Kabupaten Lumajang menjadi lokasi pilot project model pengembangan wilayah terpadu dengan basis hutan sosial.
Konsep ini melibatkan kementerian atau lembaga, pemda provinsi dan pemda kabupaten, dengan kehutanan sebagai leading sector.

"Yang paling penting dari program ini yaitu masyarakat mendapatkan status legal dalam mengusahakan lahan di dalam kawasan hutan, dan tentu saja dengan aturan dan prinsip-prinsip kelestarian alam,” kata Menteri LHK Siti Nurbaya saat melakukan kunjungan kerja ke lokasi perhutanan sosial di Desa Burno, Kab. Lumajang, Jawa Timur, Sabtu (27/2).

Ada 5 sub-program yang dikembangkan pada areal pengembangan perhutanan sosial seluas 4.189 Ha tersebut. Pertama, program Agrosilvopastura, yaitu integrasi agroforestry dan ternak. Kedua, program Agro Industri, mengembangkan industri lokal diantaranya kopi, susu sapi, kripik pisang, dan kripik talas.

Ketiga, program ekowisata dalam satu sistem wisata yang mencakup Spot-Wisata lokal Siti Sundari, Ranu Pani, Agrosari, dan Glagaharum. Keempat, program pemulihan ekosistem kawasan danau Ranu Pani berbasis agrikultur. Kelima, pemberian akses Hutan Sosial, redistribusi lahan, dan penataan pemukiman di kawasan hutan.

Hutan sosial di Lumajang. (Dok. LHK)
Hutan sosial di Lumajang. (Dok. LHK)

Ke depan, areal perhutanan sosial di sana akan terus ditata agar lebih baik lagi. Hal ini sejalan dengan arahan Presiden Joko Widodo kepada Menteri LHK sejak awal kabinet kerja hingga sekarang, untuk sasaran pembangunan yang semakin mendekatkan masyarakat terhadap kesejahteraan.

Areal Perhutanan Sosial seluas 940 Ha di Desa Burno, dikelola oleh LMDH Wono Lestari usai mendapatkan SK Perhutanan Sosial pada tahun 2017. SK yang diberikan kepada 347 KK, merupakan Perhutanan Sosial dengan pola kemitraan lingkungan antara masyarakat pemegang SK dengan Perhutani.

Seiring berjalan waktu, kapasitas kelembagaan dan kewirausahaan dalam mengelola sumber daya hutan terus berkembang. Bahkan, dilihat dari sisi kemandirian, mereka termasuk Kelompok Usaha Perhutanan Sosial (KUPS) kategori platinum, karena produknya telah memiliki pasar yang luas baik nasional maupun internasional.

"Karena kelompoknya sudah bagus, dari areal seluas 940 Ha di Desa Burno yang dikelola LMDH Wono Lestari ini, rencananya akan diperluas menjadi 4.189 Ha, meliputi 5 Desa di 2 Kecamatan," tutur Siti.

Cara kerja perhutanan sosial agar produktif, jelas Siti, pertama tentu status lahannya mesti legal. Kemudian, dibekali kemampuan manajemen yang baik dalam mengolahnya. Hal ini dibarengi dengan upaya peningkatan kemampuan kelompok dan anggotanya.

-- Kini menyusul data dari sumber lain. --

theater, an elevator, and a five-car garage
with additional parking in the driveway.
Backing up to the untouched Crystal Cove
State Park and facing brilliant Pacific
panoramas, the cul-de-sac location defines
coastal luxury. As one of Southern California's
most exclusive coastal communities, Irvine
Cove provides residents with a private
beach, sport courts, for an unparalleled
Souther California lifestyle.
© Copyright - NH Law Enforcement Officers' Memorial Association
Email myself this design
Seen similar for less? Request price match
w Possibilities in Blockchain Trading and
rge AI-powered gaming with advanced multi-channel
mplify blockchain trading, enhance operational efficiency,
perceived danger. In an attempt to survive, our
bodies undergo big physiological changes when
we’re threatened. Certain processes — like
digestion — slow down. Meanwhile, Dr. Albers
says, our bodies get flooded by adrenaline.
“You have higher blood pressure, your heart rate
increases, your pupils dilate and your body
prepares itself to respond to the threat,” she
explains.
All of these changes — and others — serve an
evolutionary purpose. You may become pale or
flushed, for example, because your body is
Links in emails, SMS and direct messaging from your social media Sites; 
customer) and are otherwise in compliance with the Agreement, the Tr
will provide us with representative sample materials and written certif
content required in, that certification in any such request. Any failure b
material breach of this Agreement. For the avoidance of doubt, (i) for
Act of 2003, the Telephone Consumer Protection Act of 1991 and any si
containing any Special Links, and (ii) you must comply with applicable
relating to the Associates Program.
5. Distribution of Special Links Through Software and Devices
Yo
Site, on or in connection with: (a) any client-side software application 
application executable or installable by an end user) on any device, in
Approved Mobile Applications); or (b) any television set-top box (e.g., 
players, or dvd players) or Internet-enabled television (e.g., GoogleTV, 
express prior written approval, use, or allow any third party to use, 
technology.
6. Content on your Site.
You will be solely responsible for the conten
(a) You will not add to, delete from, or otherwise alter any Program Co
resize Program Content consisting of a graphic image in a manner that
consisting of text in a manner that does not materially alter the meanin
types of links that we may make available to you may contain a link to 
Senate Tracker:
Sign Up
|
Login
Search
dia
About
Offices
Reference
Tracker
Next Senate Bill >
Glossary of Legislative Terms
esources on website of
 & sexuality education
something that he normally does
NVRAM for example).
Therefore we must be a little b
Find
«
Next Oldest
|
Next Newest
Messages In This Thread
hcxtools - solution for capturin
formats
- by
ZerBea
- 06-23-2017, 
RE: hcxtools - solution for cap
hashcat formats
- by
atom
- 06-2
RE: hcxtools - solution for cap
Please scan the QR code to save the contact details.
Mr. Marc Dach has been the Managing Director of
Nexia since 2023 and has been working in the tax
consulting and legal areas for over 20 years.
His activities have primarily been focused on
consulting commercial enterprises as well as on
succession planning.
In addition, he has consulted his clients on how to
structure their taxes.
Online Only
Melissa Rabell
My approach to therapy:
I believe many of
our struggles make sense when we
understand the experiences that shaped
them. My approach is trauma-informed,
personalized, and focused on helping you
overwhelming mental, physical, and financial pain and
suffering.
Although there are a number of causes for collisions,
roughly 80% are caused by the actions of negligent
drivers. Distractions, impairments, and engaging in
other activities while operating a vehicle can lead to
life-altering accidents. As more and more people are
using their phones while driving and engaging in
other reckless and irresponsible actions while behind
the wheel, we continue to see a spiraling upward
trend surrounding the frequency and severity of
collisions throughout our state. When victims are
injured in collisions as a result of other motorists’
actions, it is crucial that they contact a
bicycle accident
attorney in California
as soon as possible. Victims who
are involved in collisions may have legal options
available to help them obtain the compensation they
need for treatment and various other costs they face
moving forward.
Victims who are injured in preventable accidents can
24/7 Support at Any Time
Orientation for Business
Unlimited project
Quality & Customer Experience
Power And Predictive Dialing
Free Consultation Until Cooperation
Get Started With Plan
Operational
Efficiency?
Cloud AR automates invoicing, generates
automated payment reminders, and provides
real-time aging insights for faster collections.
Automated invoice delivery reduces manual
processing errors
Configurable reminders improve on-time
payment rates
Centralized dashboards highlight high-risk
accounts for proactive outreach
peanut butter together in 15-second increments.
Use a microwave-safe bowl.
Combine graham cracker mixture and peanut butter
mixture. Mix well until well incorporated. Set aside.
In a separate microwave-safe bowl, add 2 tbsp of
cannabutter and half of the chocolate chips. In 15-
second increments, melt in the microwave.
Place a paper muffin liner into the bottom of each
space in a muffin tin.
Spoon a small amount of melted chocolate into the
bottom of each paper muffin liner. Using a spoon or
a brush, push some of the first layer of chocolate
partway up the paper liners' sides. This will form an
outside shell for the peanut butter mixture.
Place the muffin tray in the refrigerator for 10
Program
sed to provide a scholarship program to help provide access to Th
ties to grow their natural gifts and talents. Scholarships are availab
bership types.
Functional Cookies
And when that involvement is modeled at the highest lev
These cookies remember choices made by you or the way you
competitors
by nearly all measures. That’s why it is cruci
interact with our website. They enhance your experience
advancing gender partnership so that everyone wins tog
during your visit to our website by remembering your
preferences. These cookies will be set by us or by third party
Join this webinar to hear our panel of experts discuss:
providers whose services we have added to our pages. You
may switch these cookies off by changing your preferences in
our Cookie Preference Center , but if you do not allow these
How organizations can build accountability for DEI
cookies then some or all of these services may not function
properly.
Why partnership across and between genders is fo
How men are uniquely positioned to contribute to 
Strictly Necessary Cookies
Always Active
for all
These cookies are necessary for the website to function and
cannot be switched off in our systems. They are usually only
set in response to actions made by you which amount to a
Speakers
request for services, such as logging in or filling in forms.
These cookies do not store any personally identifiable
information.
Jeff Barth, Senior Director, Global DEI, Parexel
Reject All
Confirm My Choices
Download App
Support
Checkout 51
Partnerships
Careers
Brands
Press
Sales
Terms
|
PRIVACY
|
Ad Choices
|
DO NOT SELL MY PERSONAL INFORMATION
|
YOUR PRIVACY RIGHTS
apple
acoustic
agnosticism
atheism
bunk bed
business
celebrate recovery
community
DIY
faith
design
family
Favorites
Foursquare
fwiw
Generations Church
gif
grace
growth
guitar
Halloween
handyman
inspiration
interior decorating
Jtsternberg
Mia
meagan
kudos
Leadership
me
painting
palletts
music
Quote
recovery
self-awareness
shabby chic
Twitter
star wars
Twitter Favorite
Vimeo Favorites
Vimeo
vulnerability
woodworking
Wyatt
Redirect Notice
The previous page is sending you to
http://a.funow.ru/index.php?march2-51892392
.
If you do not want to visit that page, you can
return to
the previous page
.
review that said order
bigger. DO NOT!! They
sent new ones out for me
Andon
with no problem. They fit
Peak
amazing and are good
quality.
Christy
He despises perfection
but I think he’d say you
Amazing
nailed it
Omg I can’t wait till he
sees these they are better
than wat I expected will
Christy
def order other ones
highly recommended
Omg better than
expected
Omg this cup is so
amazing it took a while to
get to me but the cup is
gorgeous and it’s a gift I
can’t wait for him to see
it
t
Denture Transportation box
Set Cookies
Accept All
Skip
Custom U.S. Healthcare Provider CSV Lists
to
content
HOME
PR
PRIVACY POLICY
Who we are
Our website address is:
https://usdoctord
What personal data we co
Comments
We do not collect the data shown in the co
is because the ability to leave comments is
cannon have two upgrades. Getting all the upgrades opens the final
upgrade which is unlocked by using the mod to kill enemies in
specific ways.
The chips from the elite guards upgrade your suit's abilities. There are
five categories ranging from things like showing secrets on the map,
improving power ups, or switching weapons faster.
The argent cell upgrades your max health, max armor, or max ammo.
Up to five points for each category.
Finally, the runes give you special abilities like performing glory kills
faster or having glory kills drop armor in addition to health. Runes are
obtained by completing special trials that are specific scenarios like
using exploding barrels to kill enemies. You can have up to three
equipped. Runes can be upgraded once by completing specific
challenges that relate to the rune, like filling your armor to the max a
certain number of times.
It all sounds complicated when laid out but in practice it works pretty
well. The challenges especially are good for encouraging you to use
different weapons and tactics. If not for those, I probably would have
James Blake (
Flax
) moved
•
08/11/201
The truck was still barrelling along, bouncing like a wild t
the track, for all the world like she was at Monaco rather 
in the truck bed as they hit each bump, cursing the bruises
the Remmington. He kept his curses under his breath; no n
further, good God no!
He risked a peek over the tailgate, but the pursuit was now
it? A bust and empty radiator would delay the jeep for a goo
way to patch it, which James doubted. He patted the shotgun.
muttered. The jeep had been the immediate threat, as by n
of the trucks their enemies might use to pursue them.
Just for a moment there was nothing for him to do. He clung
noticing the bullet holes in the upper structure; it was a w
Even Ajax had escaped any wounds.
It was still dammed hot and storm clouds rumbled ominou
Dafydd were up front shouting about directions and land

Selanjutnya, perlu bantuan baik berupa akses permodalan maupun pendampingan, juga fasilitasi dari pemerintah. Oleh karena itu, pada kesempatan tersebut Siti memberikan bantuan Pengembangan Perhutanan Sosial Nasional (Bang Pesona) dan alat ekonomi produktif bagi masyarakat yang telah berhasil mengelola akses perhutanan sosial dengan baik.

"Tidak mudah memang, tapi kita sama-sama bekerja, baik dalam aspek kebijakan, maupun praktik di lapangan. Terimakasih atas tekad yang kuat dan respons positif dari Pemda dan masyarakat. Saya titip, mari kita tekuni. Mari bekerja keras dalam hutan sosial ini yang telah kita padukan antara hutan dan ternak, industri hasil hutan sosial, ekowisata dan tata pemukiman. Itu semua akan dapat membangun desa sebagai pusat pertumbuhan ekonomi domestik. Saat yang tepat untuk membangun Desa Pusat Pertumbuhan," ungkap Siti.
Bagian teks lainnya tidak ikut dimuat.